| Séance annulée à l’assemblée |
La guérilla politique se poursuit. La septième séance de la session administrative de l’assemblée de Polynésie française n’a pas eu lieu, mardi matin. Une affaire de quorum et de mauvaise humeur.
Le président de l’institution n’est pas venu ouvrir la séance, la majorité To Tatou Ai’a n’a pas réussi à réunir le minimum requis de vingt-neuf représentants.
A 9 heures, la majorité s’est installée dans l’hémicycle avec un absent dans ses rangs, Hiro Tefaarere, troisième vice-président de l’assemblée. Il était en déplacement en Nouvelle-Calédonie pour participer aux cérémonies commémorant les vingt ans de l’assaut de la grotte d’Ouvéa. Le nombre total de représentants To Tatou Ai’a présent était donc de vingt-huit. Le gouvernement quasiment au complet a aussi pris place, mais l’opposition UDSP ainsi que le président de l’Assemblée, Oscar Temaru, ne se sont pas montrés de la matinée.
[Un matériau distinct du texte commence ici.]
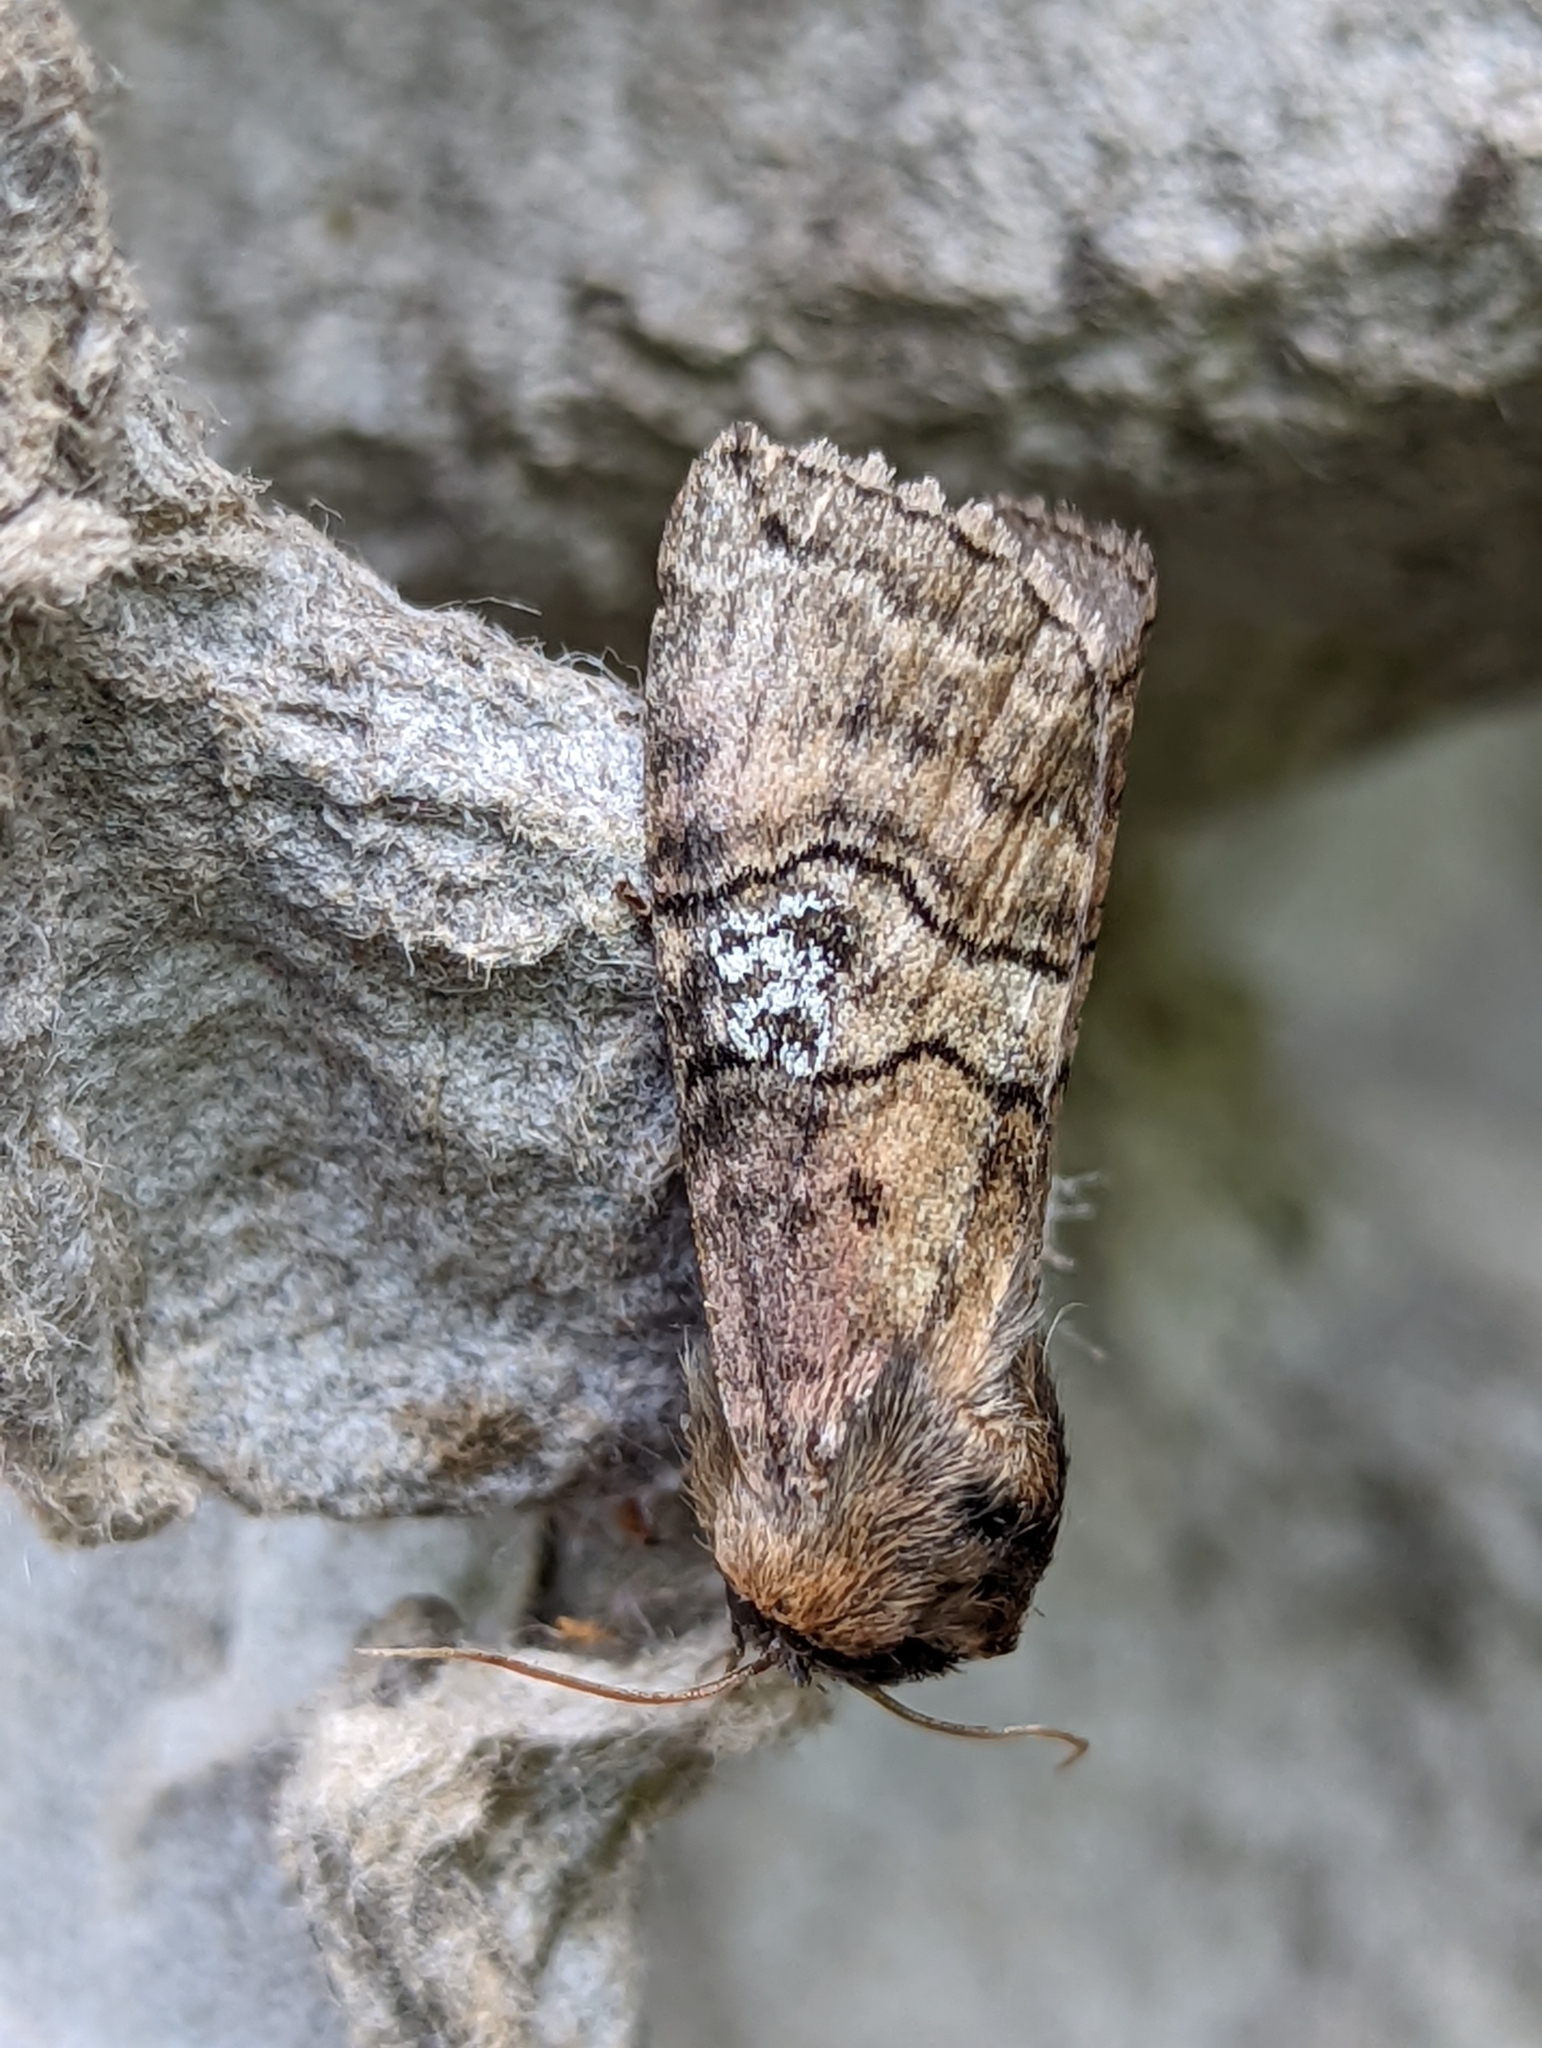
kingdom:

Une partie des représentants de l’UDSP s’est réunie autour des deux chefs de file, Oscar Temaru (UPLD) et Gaston Flosse (Tahoeraa), dans la salle des commissions. Un simple couloir a séparé les deux forces politiques, To Tatou Ai’a et UDSP. Rien n’a filtré alors sur la position qu’allait décider de prendre l’opposition : siéger ou non dans l’hémicycle.
Constat d’huissier
Aux alentours de 10h30, le président du groupe To Tatou Ai’a à l’assemblée, Jean-Christophe Bouissou, a fait appel à un huissier de justice afin que soit constatée l’absence du président de l’assemblée. Un procès verbal de « sommation interpellative » a été adressé à Oscar Temaru.
Le document a ainsi posé à l’intéressé cinq questions, à savoir si oui ou non il allait ouvrir la séance, si oui, à quelle heure, et, si non, s’il sera remplacé au perchoir et par qui. Le libellé de la cinquième et dernière question est le suivant : « En cas de réponse négative à tous ces points c-i dessus, êtes-vous conscient que vous vous mettez, en votre qualité de Président de l’Assemblée de la Polynésie française, garant du bon fonctionnement de cette institution, en position d’illégalité et de blocage institutionnel ? »
A 11h30, l’huissier de justice est entré dans la salle des commissions et s’est entretenu avec le président de l’assemblée. Celui-ci a alors demandé un temps de réflexion avant de répondre aux questions. Un juriste du Tahoeraa huiraatira a ensuite rejoint les élus de l’UDSP et, après plusieurs minutes de discussion, Oscar Temaru a finalement déclaré « ne pas souhaiter répondre aux questions ».
Jean-Christophe Bouissou, président du groupe To Tatou Ai’a, a considéré qu’Oscar Temaru avait répondu par la négative à l’ensemble des questions. Il a demandé au président de la Polynésie française, Gaston Tong Sang, de faire application de l’article 119 du statut.
« Cet article prévoit qu’en cas de manquement aux fonctions de président de l’Assemblée sur le fonctionnement normal des institutions et donc de l’Assemblée, le président de gouvernement peut saisir le Haut-Commissaire pour lui demander que l’Assemblée soit convoquée dans les quarante-huit heures », a expliqué Jean-Christophe Bouissou.